Ronaldo Caiado (PSD) terminou a sabatina do Jornal Nacional nesta terça-feira (25) sem detalhar medidas concretas para algumas das principais questões econômicas que enfrentaria caso fosse eleito presidente. O candidato foi pressionado sobre Previdência, ajuste fiscal e teto de gastos, mas respondeu com propostas genéricas, sem números ou prazos.
Ao ser questionado se mudaria as regras que vinculam receitas para saúde e educação ao teto de gastos, Caiado afirmou que não mexeria nos pisos nem no salário mínimo. "Pelo amor de Deus, isso é muito importante... eu jamais (mexeria) na minha vida... eu sou um médico, um cirurgião!", disse. Quando os entrevistadores perguntaram quais seriam as prioridades de corte de verba e o quanto seria economizado para o ajuste fiscal, ele citou uma proposta de limitar despesas à correção da inflação e listou categorias amplas a serem "adequadas": subvenções, incentivos fiscais, corrupção, salários em excesso e emendas impositivas.
Sobre a sustentabilidade da Previdência diante do envelhecimento populacional, Caiado recusou-se a dar detalhes técnicos: "Nós não estamos aqui numa mesa examinadora". Os entrevistadores perguntaram três vezes se ele alteraria a idade mínima para aposentadoria.
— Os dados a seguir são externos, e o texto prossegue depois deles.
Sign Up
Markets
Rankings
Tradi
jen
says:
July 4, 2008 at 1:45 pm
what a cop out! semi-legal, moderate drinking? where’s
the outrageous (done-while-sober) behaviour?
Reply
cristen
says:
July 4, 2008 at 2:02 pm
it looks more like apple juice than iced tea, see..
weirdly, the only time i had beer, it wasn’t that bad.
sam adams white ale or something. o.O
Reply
Na última, ele argumentou que seu plano de governo define apenas "metas" e "parâmetros máximos" gerais, voltando a citar tópicos vagos como combate à corrupção e correção de salários distorcidos. Ao final, justificou a ausência de proposta estruturada afirmando ter "medo de iluminados" e defendeu que deve ter humildade para chamar especialistas e servidores públicos para construir as propostas após a eleição.
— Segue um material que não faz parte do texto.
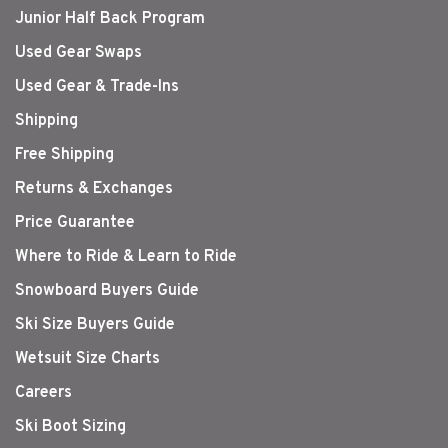
Junior Half Back Program
Used Gear Swaps
Used Gear & Trade-Ins
Shipping
Free Shipping
Returns & Exchanges
Price Guarantee
Where to Ride & Learn to Ride
Snowboard Buyers Guide
Ski Size Buyers Guide
Wetsuit Size Charts
Careers
Ski Boot Sizing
Na segurança pública, Caiado afirmou que o Brasil está "todo dominado pelas facções criminosas" e classificou o país como "a Disneylândia do narcotráfico". Ele disse que o crime organizado opera com "conivência" do governo federal e mantém cerca de 60 milhões de brasileiros "escravizados" pelo narcotráfico, sem apresentar fonte. A principal proposta é criar uma polícia unificada permanente com o Brasil e os 10 países da América do Sul que fazem fronteira, para combater tráfico de drogas, contrabando de armas e lavagem de dinheiro. Ele negou que militares americanos teriam direito de entrar no Brasil e comparou o modelo à Europol, embora a agência europeia apenas compartilhe informações, enquanto sua proposta teria poder de prisões em campo.
O que esperar: nos próximos dias, a campanha de Caiado deve ser cobrada por números concretos. propostas econômicas dos candidatos A ausência de detalhes técnicos pode virar alvo de adversários, especialmente em temas como Previdência e ajuste fiscal, que exigem cálculos precisos para serem avaliados pelo eleitor.